SOURCE MATERIAL
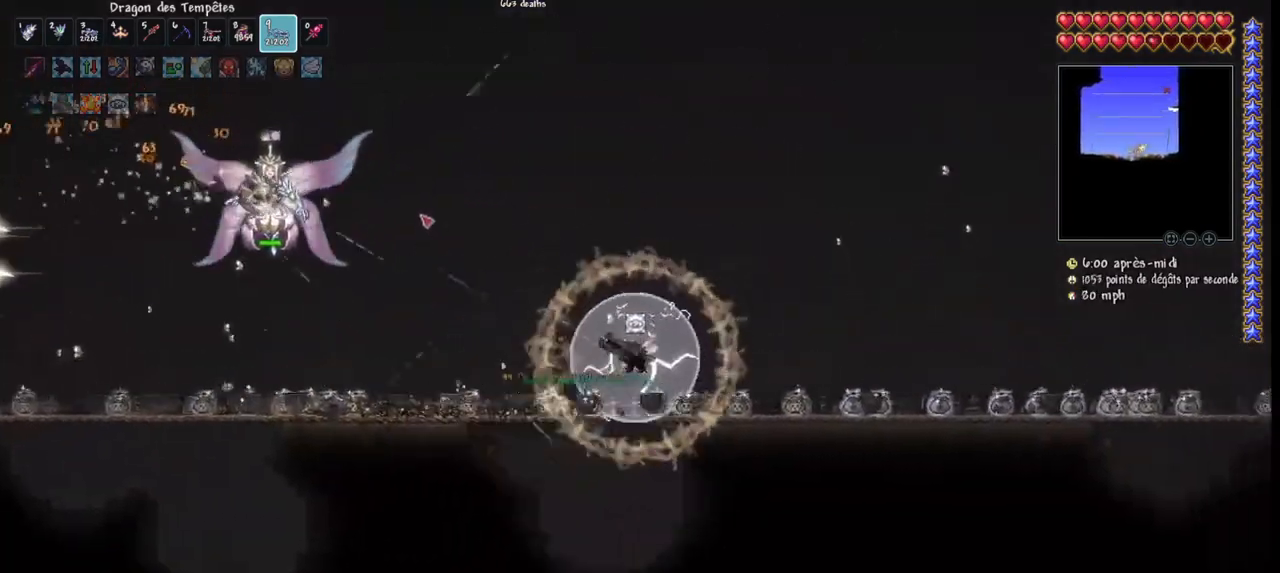
{"keys": ["d", "space"], "mouse": ["left"], "mouse_move": "down-left", "events": []}
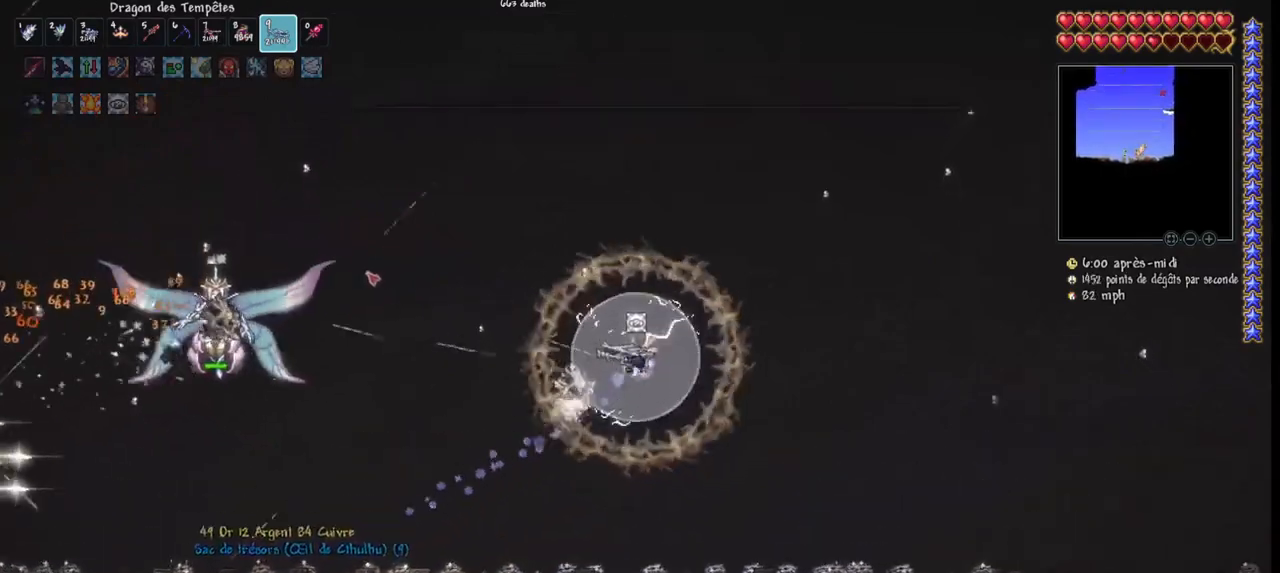
{"keys": ["d", "space"], "mouse": ["left"], "mouse_move": "right", "events": []}
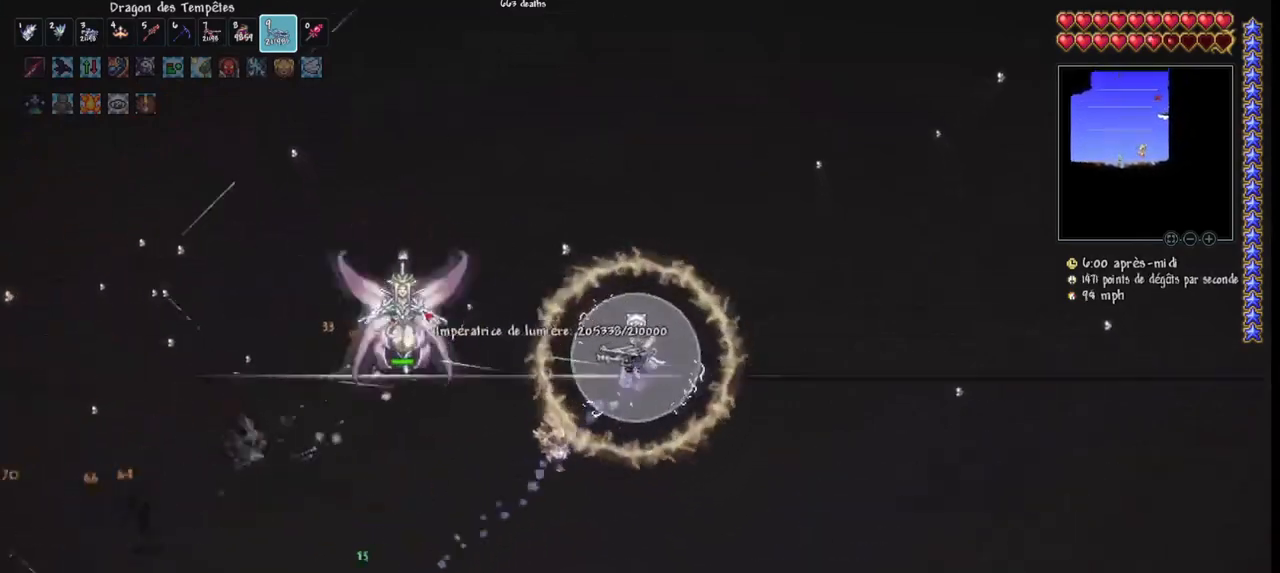
{"keys": [], "mouse": ["left"], "mouse_move": "right", "events": [[367, "q", "down"], [400, "d", "up"], [433, "q", "up"], [433, "space", "up"]]}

PROBLEM STATEMENT
Your answer must be the full listing, copied exactly, with no pictures in it.

EXERCISE RESPONSE
{"keys": ["d", "space"], "mouse": ["left"], "mouse_move": "down-left", "events": []}
{"keys": ["d", "space"], "mouse": ["left"], "mouse_move": "right", "events": []}
{"keys": [], "mouse": ["left"], "mouse_move": "right", "events": [[367, "q", "down"], [400, "d", "up"], [433, "q", "up"], [433, "space", "up"]]}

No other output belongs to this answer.